Fez, no domingo, 151 anos…

Por João Alves Dias

Nesse longínquo 1 de julho de 1867, Portugal fez-se luzeiro de humanismo e exemplo para as nações civilizadas. Por defender o direito à morte? Não. Sim, por defender o direito à vida.

Portugal tornou-se no primeiro Estado do mundo a abolir a pena de morte.
O grande pensador francês, Victor Hugo, logo que teve notícia, felicitou, em carta enviada ao amigo Brito Aranha, o nosso país nestes termos: “A vossa nobre carta faz-me bater o coração. Não; não há povos pequenos. Há pequenos homens, ai de nós! E algumas vezes são esses os que conduzem os grandes povos. Os povos que têm déspotas assemelham-se a leões que tivessem açaimes. Eu amo e glorifico o vosso belo e querido Portugal. Ele é livre; portanto, é grande.
Portugal acaba de abolir a pena de morte. Consumar esse progresso é dar o grande passo da civilização. De hoje em diante, Portugal está à frente da Europa. Vós não haveis cessado de ser, portugueses, navegadores intrépidos. Avante outrora no Oceano, hoje na verdade. Proclamar princípios é mais belo ainda que descobrir mundos. Clamo: Glória a Portugal!”

Este texto de Victor Hugo, que nos honra, diz-nos que não precisamos de ser subservientes ao argumento da autoridade que nos chega do estrangeiro…

A nossa “Lei de Abolição” foi de tal modo significativa para a humanidade que, no dia 15 de abril de 2015, recebeu a distinção de «Marca do Património Europeu». “Esta consagração pretende contribuir para a promoção dos valores da Cidadania Europeia com especial enfoque nos Direitos Humanos, e para a construção de uma identidade baseada nos valores da tolerância e respeito pela vida Humana”.

No passado, o exemplo de Portugal serviu de argumento aos defensores das correntes abolicionistas de então como o caso de um país que, nascido e herdeiro da mesma tradição histórica e cultural de outras regiões da Europa, teve a coragem de abraçar e aplicar uma reforma de grande alcance civilizacional.

Ontem, como hoje, a Carta de Lei de 1867 tem um forte valor simbólico para a Europa, na medida em que encerra em si muitos dos valores e ideais atualmente plasmados na Carta dos Direitos Fundamentais da União Europeia.

As gentes do Porto têm razões de sobra para se sentirem ufanas.
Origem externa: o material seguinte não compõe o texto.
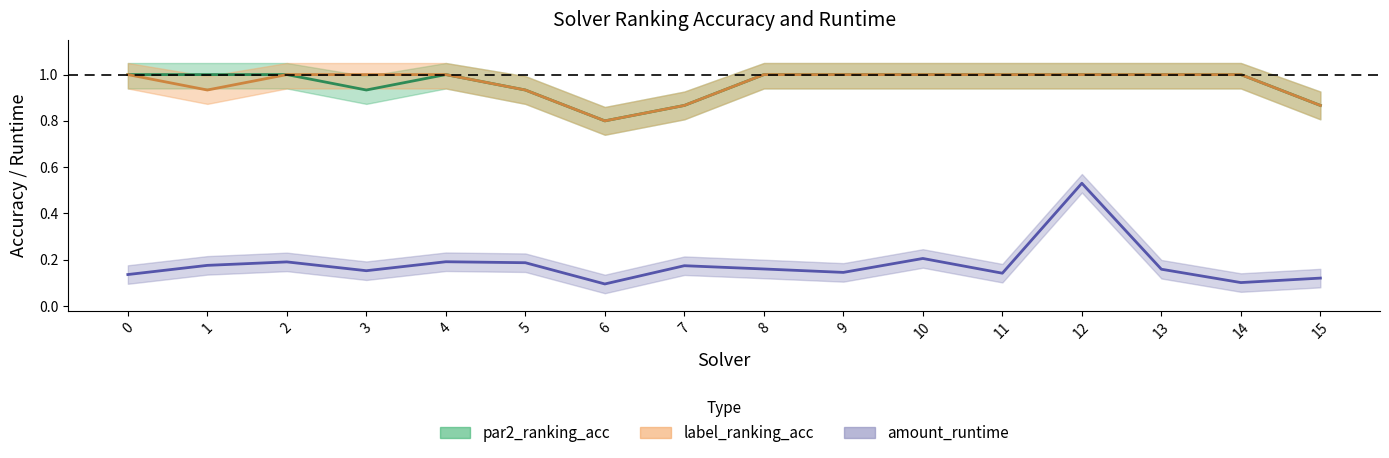

How many series are shown in this chart?

3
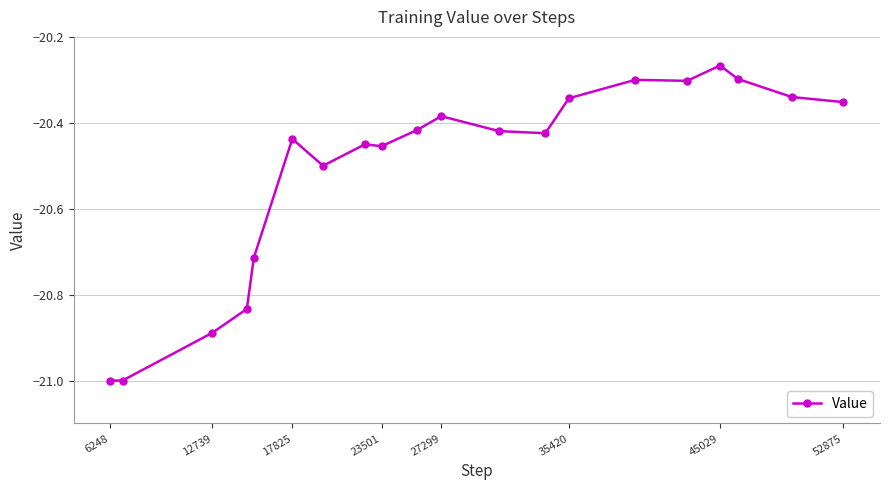

What is the smallest value displayed?

-21.0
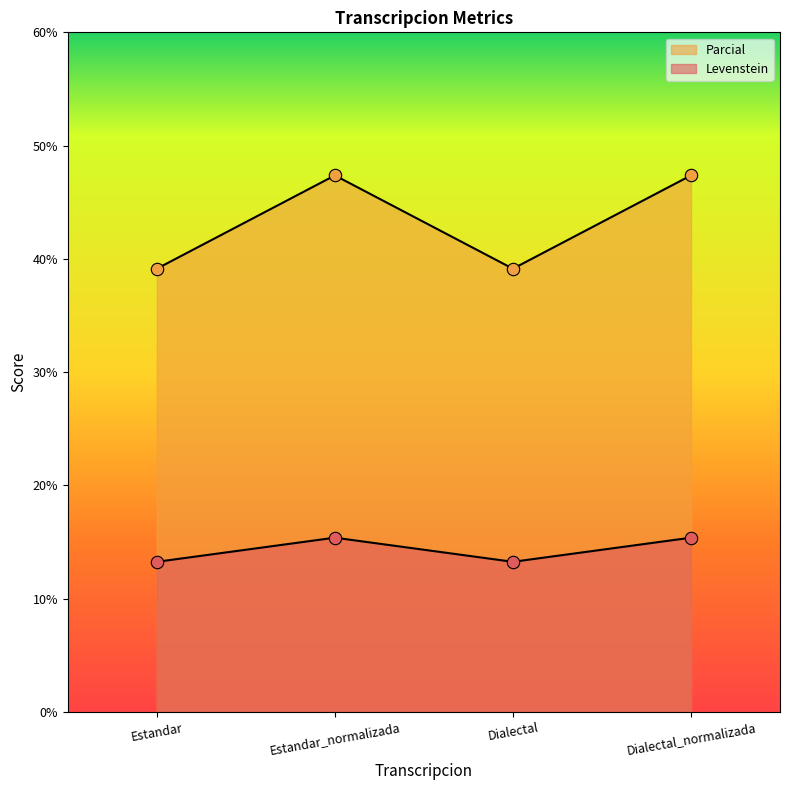

At which category is the sum across all series the highest?

Estandar_normalizada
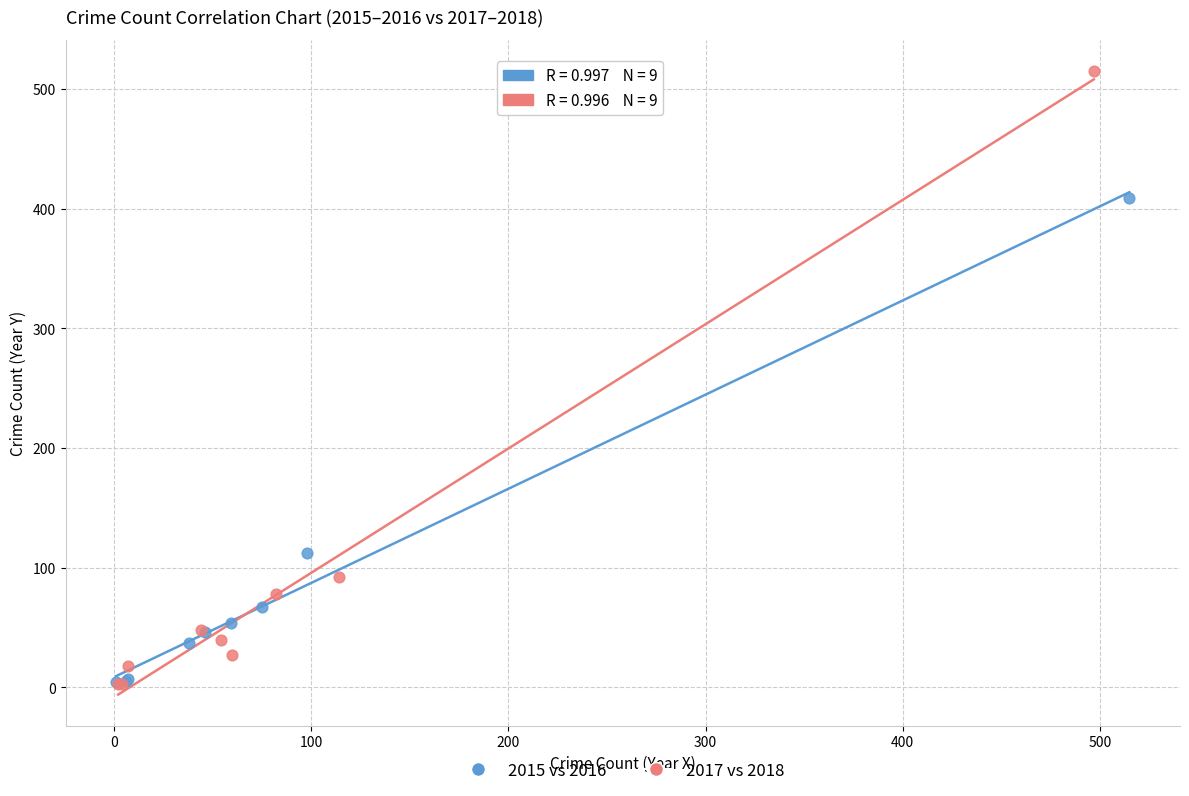

Which series has the largest Y range (max minus min)?

2017 vs 2018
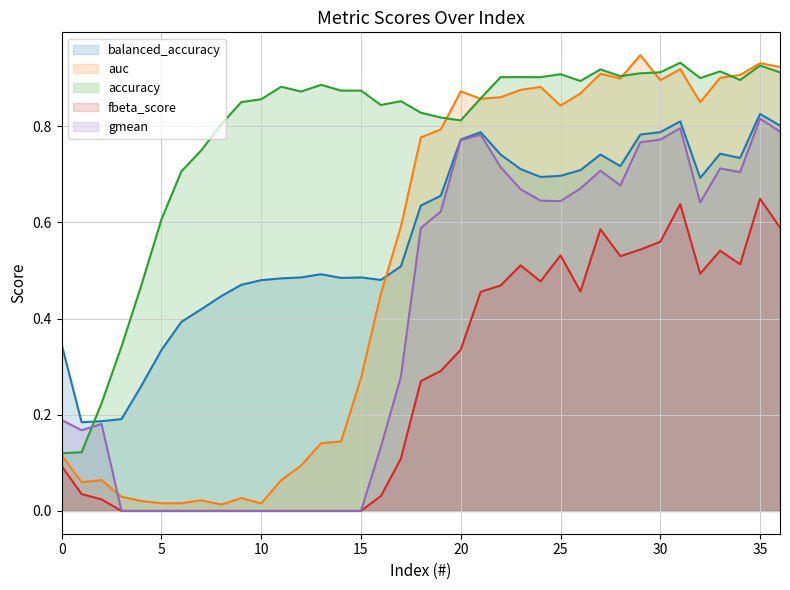

What is the average value of the auc series?

0.5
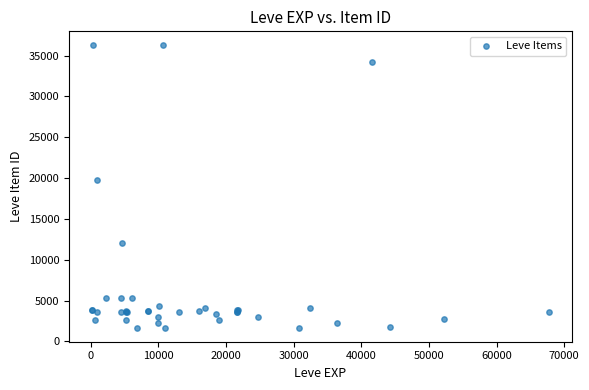

What Y value in the scatter plot is closest to 18967?

19744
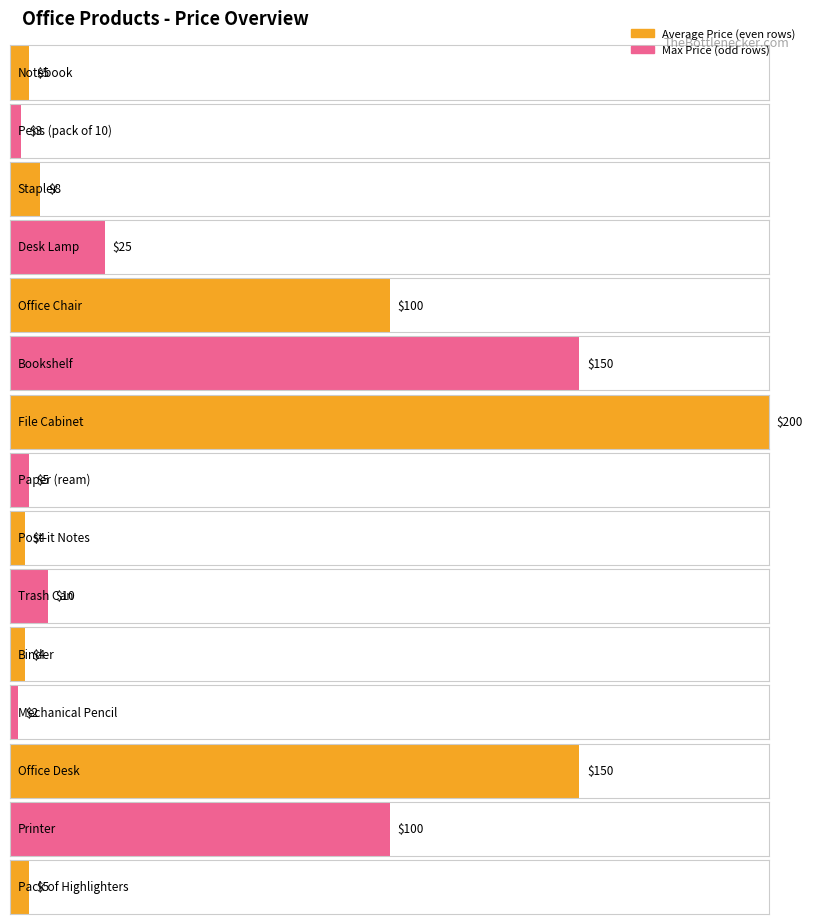

What is the minimum value shown in the chart?

2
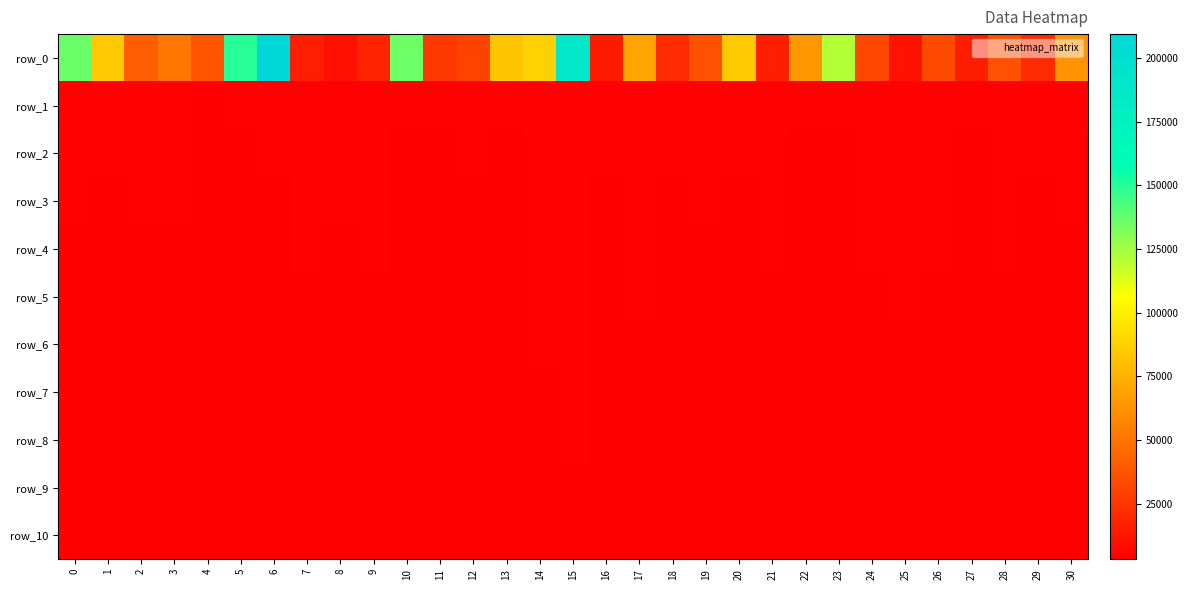

At which category is the sum across all series the highest?

6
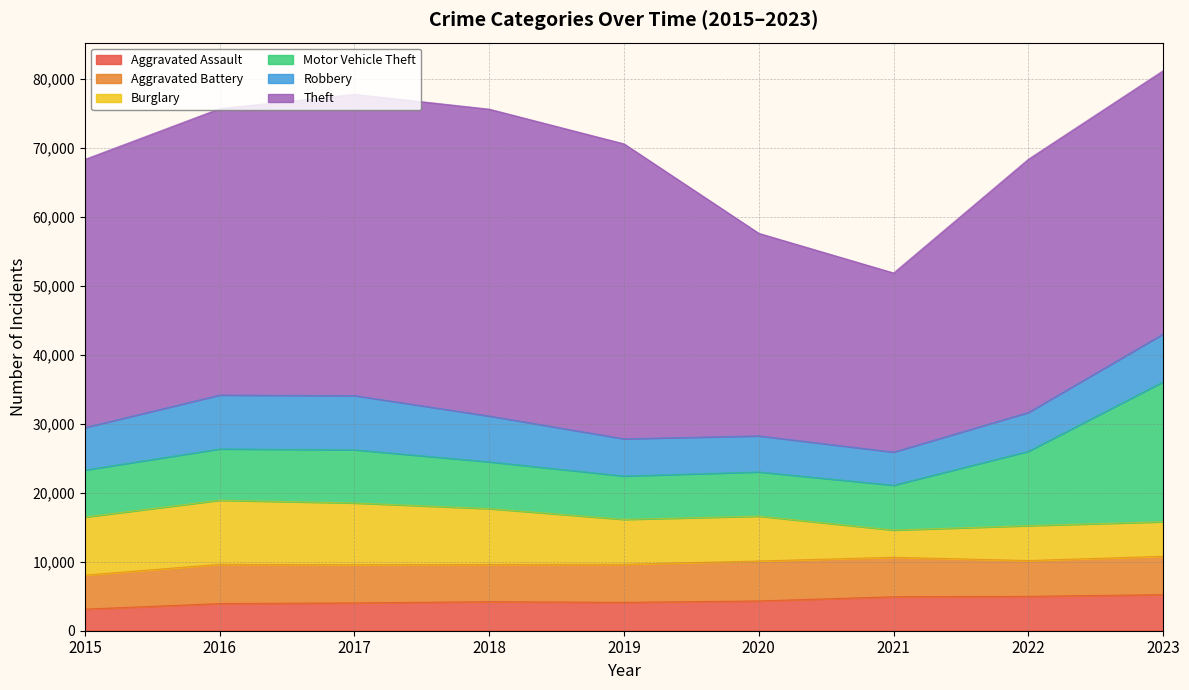

Which series has the widest spread of values?

Theft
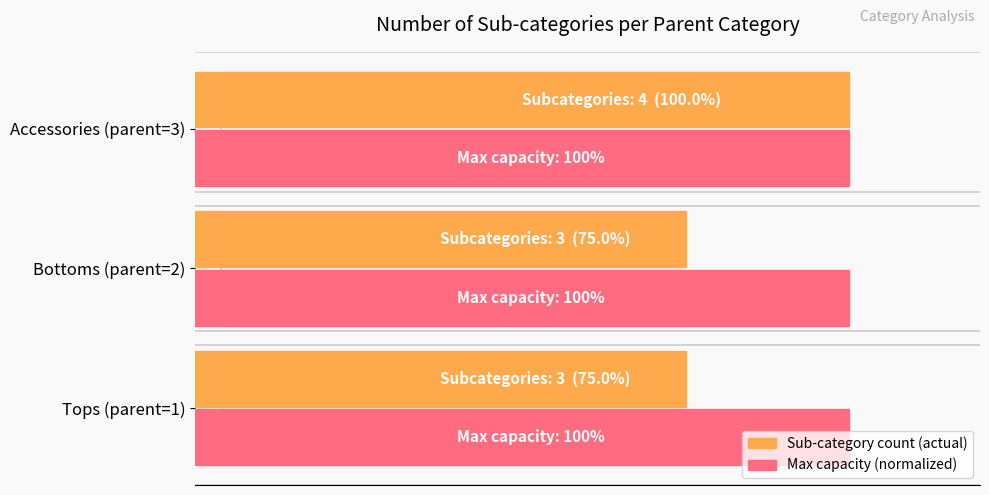

How many groups of bars are there?

3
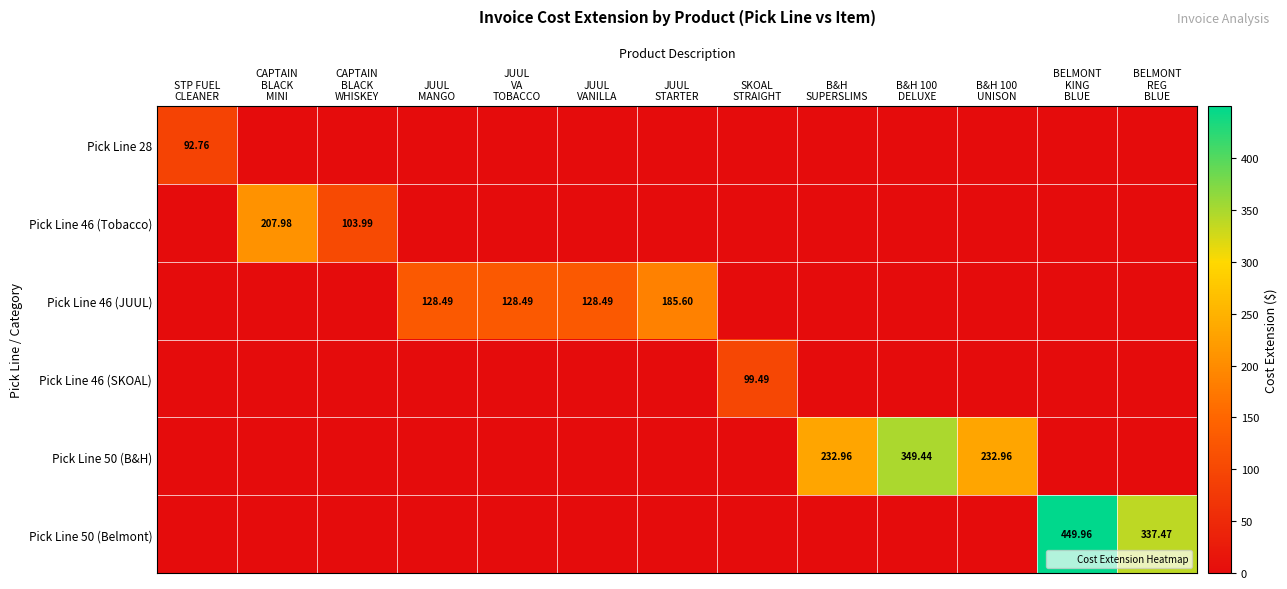

The value of Pick Line 50 (Belmont) at B&H SUPERSLIMS is 155.4. True or false?

False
Com efeito, Sampaio Bruno, grande pensador portuense que a cidade honra com uma rua na «Baixa», lembra o relevante papel desempenhado pelo deputado do círculo de Cedofeita, Aires de Gouveia. Desde 1863, este representante portuense nas Cortes encetara intensa campanha a favor da abolição da pena de morte. Com tudo isto, o nome de António Aires de Gouveia, no dizer de Bruno, fica ligado “ indissoluvelmente à abolição da pena de morte em Portugal, (e) um reflexo desta glória ilumina a terra em que ele nasceu.” Sejamos dignos dos nossos “egrégios avós”!